My friend Jill arrived for a sleep over with a bag full of ingredients fresh from the farmer’s market in Union Square. What a pleasure to have someone cook up a big meal for us. My son says this dish is super yummy and so that is now it’s official name!
Serves 6 to 8
3 small eggplants *
3 big tomatoes
1 cup marinara sauce (homemade or store bought)
2 tablespoons olive oil
2 tablespoons nutritional yeast (nooch)
2 teaspoons crushed red pepper flakes.
Salt, to taste
1 lb. gluten free pasta
Peel and dice the eggplant. Place into a big bowl of water with a teaspoon sea salt. Set aside.
Dice the onions. Heat about 2 tablespoons of olive oil in a big pan that has a cover. Add the onions and cook until softening.
Dice up the tomatoes and add to the pan with the onions.

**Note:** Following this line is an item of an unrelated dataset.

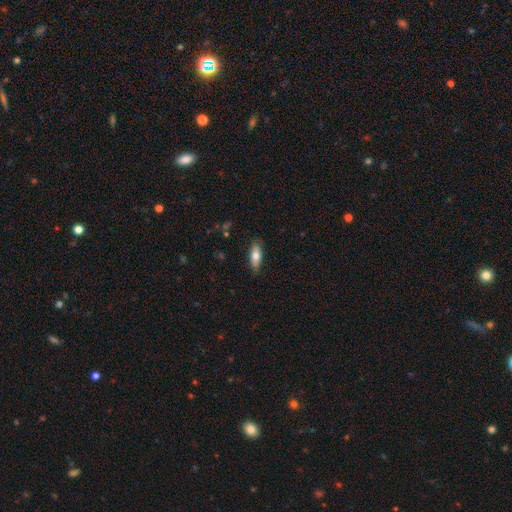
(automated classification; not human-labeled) This appears to be a smooth galaxy with no disk features (72%) that is in between round and cigar-shaped (69%). Merging: none (86%).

Cook them down for a few minutes until they break apart.
Drain the water from the eggplant and add the eggplant to the pan. Toss around and add a cup of marinara sauce, the nooch, and the crushed red pepper flakes. Add a pinch of salt and mix well. Cover and cook until the eggplant is soft. Taste and adjust the seasonings and add more marinara if you desire.
Cook the pasta until al dente.
When the pasta is done, drain and add to the eggplant sauce. Mix well and enjoy!